Part of the 2021–2022 series of the UMD Heritage Lectures, a lecture series co-sponsored by the Department of Anthropology and the School of Architecture, Planning and Preservation.
Ian Lilley
Professor Emeritus at the University of Queensland and Leiden University
Abstract
This presentation outlines a current project to revise IUCN’s Enhancing our Heritage Toolkit (EoH) and discusses the implications of such collaborations with nature conservation bodies for cultural heritage researchers and practitioners. Originally published in 2000 to improve nature conservation, the Toolkit provides a framework for assessing the effectiveness of protected area management. Moves to adapt the EoH for cultural heritage emerged in the mid-2000s, culminating in trials in Finland and Switzerland. The current project builds on that experience and related continuing efforts to integrate the conservation of natural and cultural heritage, particularly in World Heritage management. It brings together specialists from various international agencies to develop an updated “EoH 2.0” to apply to all World Heritage sites, natural, cultural and “mixed”. It will reflect developments in heritage conservation practice since the original toolkit was released and is explicitly linked with IUCN’s “Green List” best practice standards for area-based conservation. The developers are having sometimes “extreme” difficulties embracing issues common in traditional/Indigenous cultural contexts, reflecting well-documented long-term conceptual and practical struggles in this regard in nature conservation. While certainly not insulated from such troubles themselves, cultural heritage specialists can nonetheless usefully assist in such matters while at the same time learning valuable lessons from their natural heritage colleagues regarding monitoring and improving management effectiveness.
Bio
Ian Lilley is Professor Emeritus in the University of Queensland’s (UQ) School of Social Science. He moved there in “retirement” after 25 years leading the academic program in UQ’s Aboriginal and Torres Strait Islander Studies Unit, a federally-mandated support centre for Indigenous students. He is also inaugural (and now Emeritus) Willem Willems Chair for Contemporary Issues in Archaeological Heritage Management in the Faculty of Archaeology at Leiden University in the Netherlands. Ian has worked in Australasian and Indo-Pacific archaeology and heritage for about 45 years. Over the last 15 years he has become immersed in global World Heritage research and practice, especially concerning Indigenous and other traditional/descendent communities. Archaeologically he is working with French colleagues on long-term history in the French Pacific territory of New Caledonia. In Australia, he has a heritage project with Dutch partners on the WWII headquarters of the Netherlands East Indies government in exile. He also works with the US Defense POW-MIA Accounting Agency (DPAA), providing strategic advice regarding the recovery of missing US service members from WWII to the present and coordinating field missions to locate their remains.

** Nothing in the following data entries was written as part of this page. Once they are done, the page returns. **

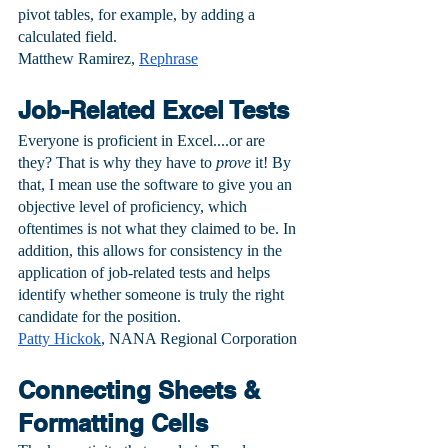
pivot tables, for example, by adding a 
calculated field.
Matthew Ramirez, 
Rephrase
Job-Related Excel Tests
Everyone is proficient in Excel....or are 
they? That is why they have to 
prove
 it! By 
that, I mean use the software to give you an 
objective level of proficiency, which 
oftentimes is not what they claimed to be. In 
addition, this allows for consistency in the 
application of job-related tests and helps 
identify whether someone is truly the right 
candidate for the position.
Patty Hickok
, NANA Regional Corporation
Connecting Sheets & 
Formatting Cells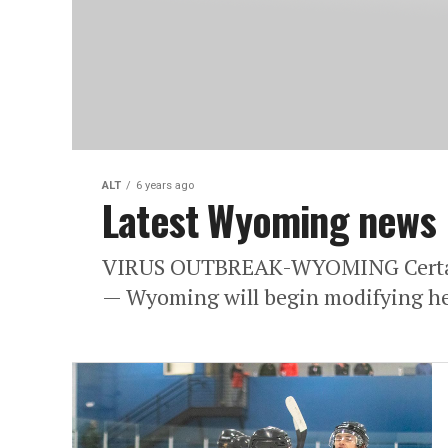
ALT
6 years ago
Latest Wyoming news
VIRUS OUTBREAK-WYOMING Certain 
— Wyoming will begin modifying hea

Ian is a Fellow and immediate past Vice President and International Secretary of the Australian Academy of Humanities, a Fellow of the Society of Antiquaries of London and an elected member of the Australian Institute of Aboriginal and Torres Strait Islander Studies, a federal statutory body. He is a member of Australia ICOMOS, an ICOMOS World Heritage Assessor and immediate past Secretary-General of the ICOMOS International Committee on Archaeological Heritage Management (ICAHM). In addition, he is a member of the IUCN World Commission on Protected Areas and the IUCN Commission on Environmental, Economic and Social Policy. In these capacities, he undertakes IUCN assessments of World Heritage cultural landscapes. He is also immediate past Secretary-General of the Indo-Pacific Prehistory Association, the region's peak archaeological body, immediate past Chair of and continuing Advisor to the International Government Affairs Committee of the Society for American Archaeology, and served three consecutive terms as President of the Australian Archaeological Association. Ian's other professional interests are archaeology and social identity, archaeological ethics, and the role of archaeology and archaeological heritage in contemporary society.